Letter to the editor: Kent knows little about district’s timber, fishing economy

Posted

I am writing to you because I am a 58-year-old lifelong resident of the lower Columbia River — a continental river drainage that happens to be in a temperate rainforest — and concerned for what a Joe Kent in Congress for Washington’s 3rd District really means to my community.

I do my own due-diligence in choosing a primary candidate because I am a former veteran, retired from the U.S. Forest Service, and politically, a moderate educated independent. I contacted the Kent campaign in June of 2022 with questions during the primary campaign and am stunned with how little Kent is familiar with the district’s timber and fishing economy that he hopes to represent.

Kent thinks:

  • All timber mills in the district (Carson, Chehalis, Longview, Redmond, Mossyrock are examples I mentioned) are tooled for cutting 10-inch diameter Douglas fir old growth. (None of them are.)
  • Roads currently exist in old growth wilderness areas allowing for easy logging.
  • He’s never heard of the term NEPA/SEPA and is unfamiliar with the process. 
  • Yacolt burn area still has old growth timber today and he lives in Yacolt. 
  • Wants to compete head-to-head in timber sales with Weyerhaeuser, yet doesn’t recognize it as socialistic or communistic to have the federal government try to compete, possibly bankrupting a large local employer.
  • Called the Northern Spotted Owl an invasive species, while not being able to list a single actual listed species native to the district.
  • Does not know Skamania County is entirely (almost) a National Forest and is unaware that rural Skamania County gets its schools funding from the U.S. Forest Service.
  • He has never heard the term of FERC or that there is a management and monitoring process for the relicensing of the PacificCorps Lewis River and Tacoma Power Cowlitz River dams. 

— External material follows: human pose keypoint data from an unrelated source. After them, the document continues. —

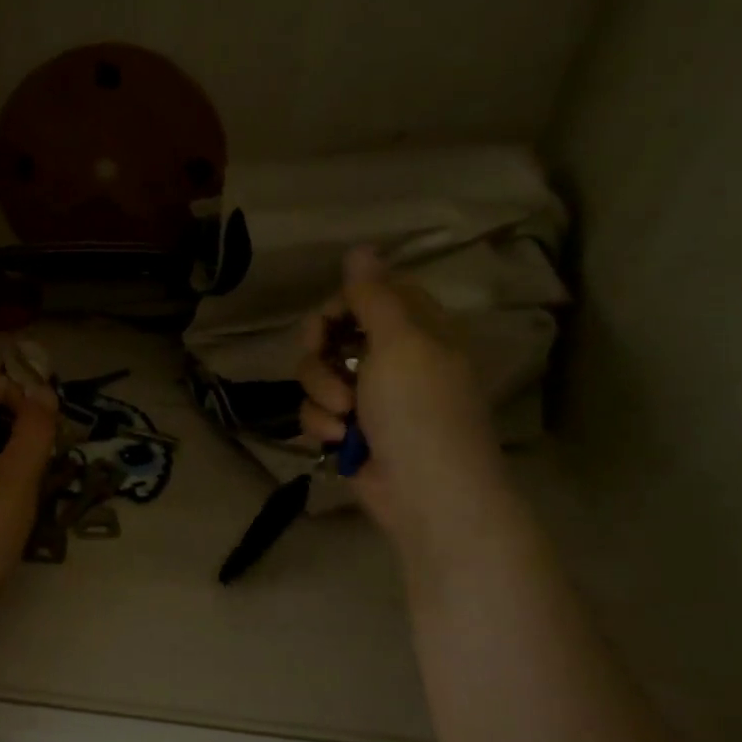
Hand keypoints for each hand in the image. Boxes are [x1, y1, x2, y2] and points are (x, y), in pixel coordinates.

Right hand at [296, 250, 507, 552]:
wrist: (425, 494)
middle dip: (322, 350)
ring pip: (317, 373)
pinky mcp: (349, 429)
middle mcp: (393, 358)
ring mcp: (369, 396)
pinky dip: (321, 423)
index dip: (342, 303)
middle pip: (335, 332)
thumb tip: (360, 247)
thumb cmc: (420, 411)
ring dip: (321, 392)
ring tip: (343, 416)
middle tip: (325, 358)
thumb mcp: (400, 344)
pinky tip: (337, 440)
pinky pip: (316, 410)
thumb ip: (374, 296)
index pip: (372, 294)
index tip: (328, 323)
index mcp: (419, 330)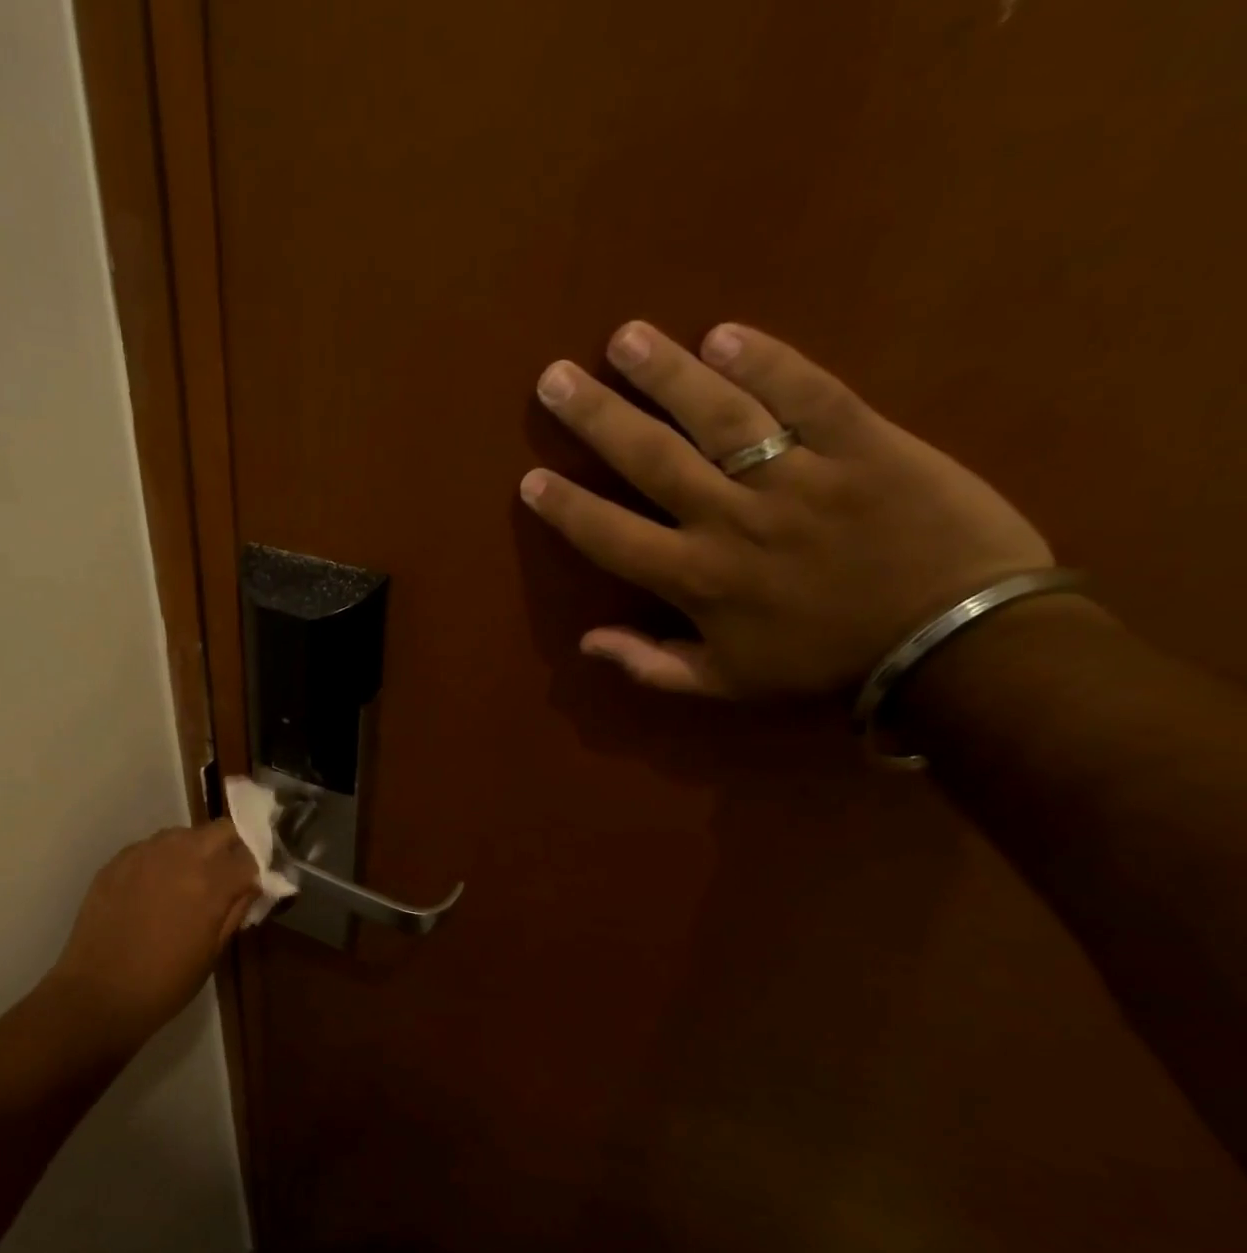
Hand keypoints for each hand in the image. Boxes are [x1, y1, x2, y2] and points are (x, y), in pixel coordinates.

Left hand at [45, 821, 258, 1043]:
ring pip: (184, 833)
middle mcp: (181, 855)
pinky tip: (153, 887)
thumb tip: (252, 886)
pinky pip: (151, 846)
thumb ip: (236, 910)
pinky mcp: (118, 859)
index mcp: (211, 882)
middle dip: (231, 847)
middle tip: (225, 875)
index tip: (252, 885)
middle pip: (221, 830)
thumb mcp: (213, 951)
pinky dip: (162, 859)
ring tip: (186, 880)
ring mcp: (146, 853)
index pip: (250, 858)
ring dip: (195, 849)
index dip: (256, 871)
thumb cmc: (165, 983)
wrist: (98, 993)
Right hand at [520, 321, 1052, 697]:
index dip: (567, 507)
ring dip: (667, 374)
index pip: (611, 536)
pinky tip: (723, 334)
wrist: (957, 643)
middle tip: (554, 378)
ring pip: (719, 417)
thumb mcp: (728, 684)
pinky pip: (809, 394)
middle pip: (651, 460)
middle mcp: (733, 521)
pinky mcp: (865, 444)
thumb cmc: (827, 664)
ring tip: (625, 337)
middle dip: (597, 417)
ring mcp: (799, 478)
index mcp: (697, 580)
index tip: (530, 478)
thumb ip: (652, 665)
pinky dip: (767, 362)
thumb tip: (586, 643)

In addition to Kent’s lack of understanding of the economic environment of this district, Kent has no respect for public property or the laws to protect it, as evidenced when the Kent campaign vandalized a chain link fence at milepost 5 on Highway 14 in Vancouver to install a Kent for Congress sign. 

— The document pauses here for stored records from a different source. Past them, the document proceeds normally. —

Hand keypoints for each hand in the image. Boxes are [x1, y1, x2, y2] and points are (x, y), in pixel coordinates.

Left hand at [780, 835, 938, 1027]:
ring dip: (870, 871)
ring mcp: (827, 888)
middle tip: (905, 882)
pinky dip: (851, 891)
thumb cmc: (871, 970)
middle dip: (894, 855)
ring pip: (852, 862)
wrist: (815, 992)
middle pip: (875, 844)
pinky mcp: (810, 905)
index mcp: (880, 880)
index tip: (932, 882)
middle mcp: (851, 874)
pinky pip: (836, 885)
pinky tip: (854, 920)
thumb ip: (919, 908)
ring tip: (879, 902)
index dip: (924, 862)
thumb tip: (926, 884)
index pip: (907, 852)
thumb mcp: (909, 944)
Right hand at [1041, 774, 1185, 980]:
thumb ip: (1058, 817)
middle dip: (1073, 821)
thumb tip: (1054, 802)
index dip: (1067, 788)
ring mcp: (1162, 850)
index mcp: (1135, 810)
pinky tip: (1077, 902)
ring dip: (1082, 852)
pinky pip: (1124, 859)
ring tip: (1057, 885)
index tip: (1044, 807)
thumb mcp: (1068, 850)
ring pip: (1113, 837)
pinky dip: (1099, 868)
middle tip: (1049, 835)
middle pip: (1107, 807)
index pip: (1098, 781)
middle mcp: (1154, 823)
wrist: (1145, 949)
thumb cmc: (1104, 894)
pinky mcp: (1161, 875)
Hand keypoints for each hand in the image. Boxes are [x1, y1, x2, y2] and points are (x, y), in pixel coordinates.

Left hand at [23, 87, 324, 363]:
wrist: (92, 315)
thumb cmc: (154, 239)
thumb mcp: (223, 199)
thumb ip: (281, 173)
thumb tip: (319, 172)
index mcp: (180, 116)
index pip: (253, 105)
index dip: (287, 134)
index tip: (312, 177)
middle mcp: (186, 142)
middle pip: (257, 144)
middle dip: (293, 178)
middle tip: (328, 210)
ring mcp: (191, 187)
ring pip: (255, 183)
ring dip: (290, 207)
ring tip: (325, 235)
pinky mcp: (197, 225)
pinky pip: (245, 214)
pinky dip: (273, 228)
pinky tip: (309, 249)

I am in fear that Kent will get elected without any understanding, awareness and knowledge of what it means to live in a downstream community of a continental river drainage that happens to be in a temperate rainforest. Those words got lost on Kent, or at least his campaign manager/staffer that is the POC on the Kent for Congress webpage where I started my due diligence.

I respect the honor and integrity of real journalism which is why I plead to you. I hope that in upcoming interviews, debates and opportunities you have in speaking with both Marie Gluesenkamp Perez and Kent that you forcefully tease out the specific details about their understanding of problems, ideas and solutions for WA3, and call out any candidate for their lack of respect to public property.